-- AVAILABLE DATA follows --
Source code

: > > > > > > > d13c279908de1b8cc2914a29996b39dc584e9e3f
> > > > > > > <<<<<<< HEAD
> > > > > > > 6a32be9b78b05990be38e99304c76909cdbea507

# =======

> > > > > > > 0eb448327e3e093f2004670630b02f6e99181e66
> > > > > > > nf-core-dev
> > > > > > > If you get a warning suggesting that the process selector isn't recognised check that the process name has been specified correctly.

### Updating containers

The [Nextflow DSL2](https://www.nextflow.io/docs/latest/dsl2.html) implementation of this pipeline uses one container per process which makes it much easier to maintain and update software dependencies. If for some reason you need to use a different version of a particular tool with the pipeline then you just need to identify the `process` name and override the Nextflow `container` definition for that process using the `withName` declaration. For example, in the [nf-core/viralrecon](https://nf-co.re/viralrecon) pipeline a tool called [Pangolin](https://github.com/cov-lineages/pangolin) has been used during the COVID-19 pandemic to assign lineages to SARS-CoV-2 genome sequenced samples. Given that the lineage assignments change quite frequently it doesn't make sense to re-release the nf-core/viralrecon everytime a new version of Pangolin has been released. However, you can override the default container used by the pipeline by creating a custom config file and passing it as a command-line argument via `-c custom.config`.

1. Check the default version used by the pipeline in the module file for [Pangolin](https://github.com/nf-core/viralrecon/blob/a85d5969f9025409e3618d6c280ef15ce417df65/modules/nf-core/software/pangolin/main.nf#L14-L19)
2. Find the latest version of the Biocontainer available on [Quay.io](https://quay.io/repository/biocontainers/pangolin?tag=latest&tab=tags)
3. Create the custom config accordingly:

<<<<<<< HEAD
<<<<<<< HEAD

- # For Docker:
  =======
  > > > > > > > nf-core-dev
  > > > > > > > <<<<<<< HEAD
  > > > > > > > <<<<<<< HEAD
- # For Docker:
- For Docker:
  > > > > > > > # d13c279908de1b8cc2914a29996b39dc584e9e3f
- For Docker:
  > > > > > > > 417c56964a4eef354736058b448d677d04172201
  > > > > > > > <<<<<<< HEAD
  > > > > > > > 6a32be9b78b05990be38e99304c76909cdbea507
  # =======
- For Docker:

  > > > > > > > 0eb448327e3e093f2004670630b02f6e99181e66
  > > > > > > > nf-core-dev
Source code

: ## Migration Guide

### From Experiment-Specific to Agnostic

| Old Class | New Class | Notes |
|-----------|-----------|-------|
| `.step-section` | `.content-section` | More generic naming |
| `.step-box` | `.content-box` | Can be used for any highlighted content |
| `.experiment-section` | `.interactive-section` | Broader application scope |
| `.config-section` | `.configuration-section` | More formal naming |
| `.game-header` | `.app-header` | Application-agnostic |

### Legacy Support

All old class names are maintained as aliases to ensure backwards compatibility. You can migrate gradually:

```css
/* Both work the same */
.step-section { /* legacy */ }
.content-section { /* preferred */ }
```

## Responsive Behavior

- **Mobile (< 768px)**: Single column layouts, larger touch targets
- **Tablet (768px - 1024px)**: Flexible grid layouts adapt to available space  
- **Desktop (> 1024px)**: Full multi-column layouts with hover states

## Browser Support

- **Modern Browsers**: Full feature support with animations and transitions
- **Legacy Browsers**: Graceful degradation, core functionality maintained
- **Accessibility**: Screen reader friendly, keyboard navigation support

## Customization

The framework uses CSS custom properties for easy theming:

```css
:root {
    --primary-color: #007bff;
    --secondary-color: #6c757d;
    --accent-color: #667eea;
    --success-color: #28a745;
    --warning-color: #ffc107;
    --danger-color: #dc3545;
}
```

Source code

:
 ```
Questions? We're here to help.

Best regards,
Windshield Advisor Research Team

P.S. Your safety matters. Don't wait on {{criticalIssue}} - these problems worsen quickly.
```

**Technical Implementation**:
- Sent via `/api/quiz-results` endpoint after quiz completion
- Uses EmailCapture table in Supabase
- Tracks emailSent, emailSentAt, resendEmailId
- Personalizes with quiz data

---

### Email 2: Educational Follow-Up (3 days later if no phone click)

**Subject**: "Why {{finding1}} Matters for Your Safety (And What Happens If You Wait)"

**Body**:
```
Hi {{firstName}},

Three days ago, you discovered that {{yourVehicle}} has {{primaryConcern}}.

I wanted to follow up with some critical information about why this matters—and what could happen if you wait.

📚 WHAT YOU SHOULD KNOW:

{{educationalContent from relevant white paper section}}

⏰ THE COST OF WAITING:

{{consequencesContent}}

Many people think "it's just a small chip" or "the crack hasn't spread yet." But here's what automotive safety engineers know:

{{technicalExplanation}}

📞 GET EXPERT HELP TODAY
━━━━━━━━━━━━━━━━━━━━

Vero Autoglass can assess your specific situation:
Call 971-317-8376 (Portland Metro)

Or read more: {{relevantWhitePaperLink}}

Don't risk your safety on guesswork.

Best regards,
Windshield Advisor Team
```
-- AVAILABLE DATA concluded --
BRIEF:
List each line of the records that holds the string "Advisor".

REPLY TO THE EXERCISE:
Windshield Advisor Research Team
Windshield Advisor Team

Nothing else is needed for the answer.